A team from the Polytechnic Institute of Montreal recently demonstrated that fabrics designed using rapid prototyping manufacturing technology can absorb up to 96% of impact energy—making the screen completely unbreakable. Cell Reports Physical Science magazine recently published an article detailing this innovation, paving the way for the creation of unbreakable plastic coverings.
The concepts and supporting research revealed in the article are relatively simple. Professors Frédérick Gosselin and Daniel Therriault from the Department of Mechanical Engineering of the Montreal Polytechnic Institute, as well as doctoral student Shibo Zou, wanted to prove how to integrate plastic mesh into glass to prevent it from breaking during impact.
This seems to be a very simple concept, but further thinking will reveal that this plastic net is not simple.
The researcher’s design was inspired by spider webs and their amazing properties. Professor Gosselin explained: "The spider web can resist the impact of insects colliding with it. This is because the spider web can deform at the molecular level through sacrificial connections within the silk protein itself. Our method is affected by this property. Inspired."

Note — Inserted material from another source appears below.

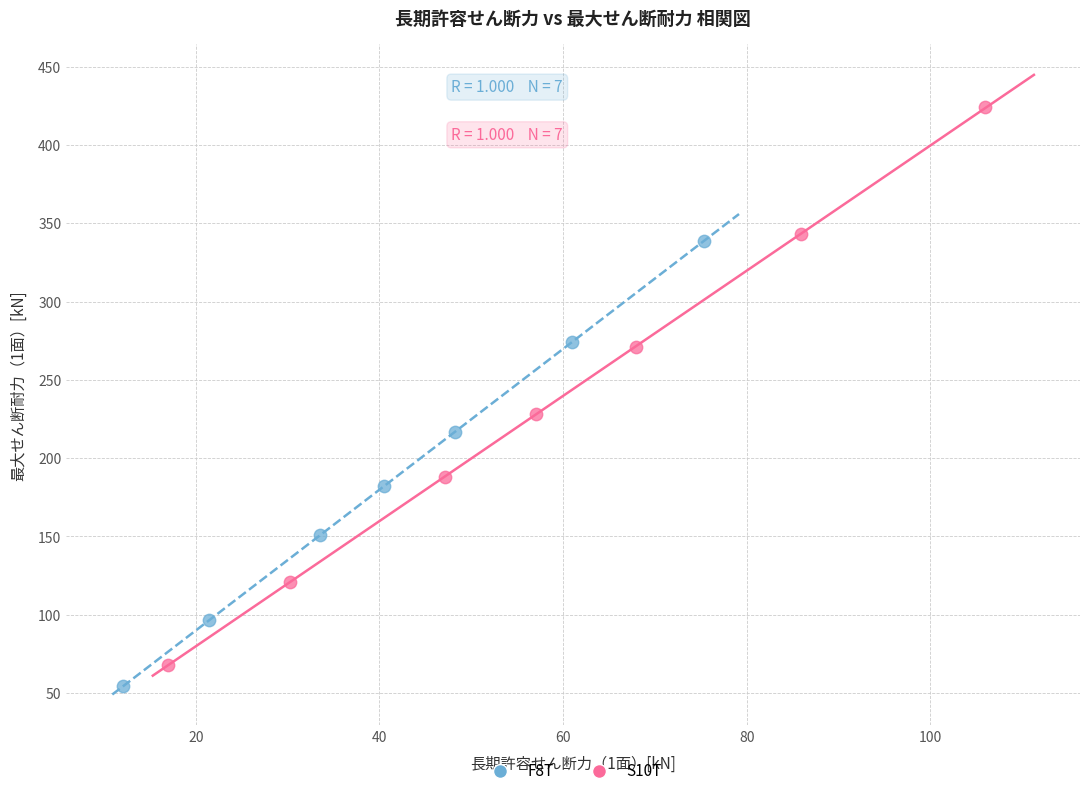

Which series reaches the maximum Y coordinate?

S10T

Realize bionics through 3D printing
The researchers used polycarbonate to achieve their results. When heated, the polycarbonate becomes sticky like honey. Professor Gosselin’s team used a 3D printer to "weave" a series of fibers with a thickness of less than 2 mm using this feature, and then repeat the process before the entire mesh solidifies to print a series of new vertical, fast-moving fibers. .
It turns out that the magic is in the process itself-this is where the final product acquires its key characteristics.

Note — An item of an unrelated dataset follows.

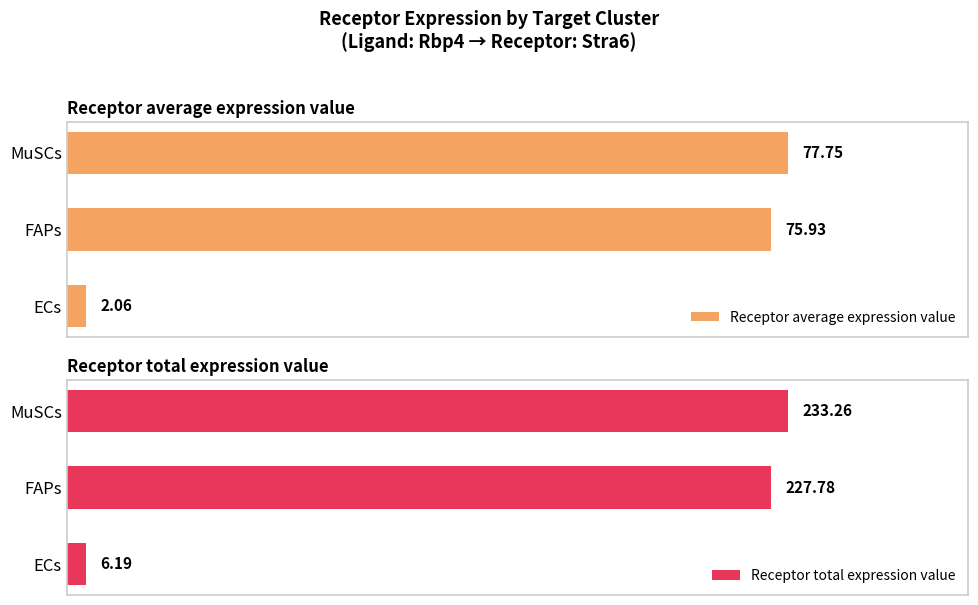

Which category has the lowest value in the Receptor average expression value series?

ECs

When it is slowly extruded by a 3D printer to form fibers, the molten plastic will form a circle, eventually forming a series of rings. "Once hardened, these loops will become sacrificial links, giving extra strength to the fiber. When an impact occurs, these sacrificial links will absorb energy and break to maintain the overall integrity of the fiber-similar to silk protein. "Researcher Gosselin explained.
In an article published in 2015, Professor Gosselin's team demonstrated the manufacturing principles of these fibers. The latest Cell Reports Physical Science article reveals the behavior of these fibers when they are interwoven into a network.
The lead author of the study, Shibo Zou, used this article to illustrate how such a net behaves when the material is inside the protective screen. After embedding a series of meshes into a transparent resin plate, he conducted an impact test. As a result, the plastic wafer dispersed up to 96% of the impact energy without breaking. They did not crack, but deformed in some places, maintaining the overall integrity of the silicon wafer.
According to Professor Gosselin, this nature-inspired innovation may produce a new type of bulletproof glass, or produce a more durable plastic to protect the smartphone screen. "It can also be used in the aviation field as a protective coating for aircraft engines." Professor Gosselin pointed out. At the same time, he certainly intends to explore the possibilities of this method.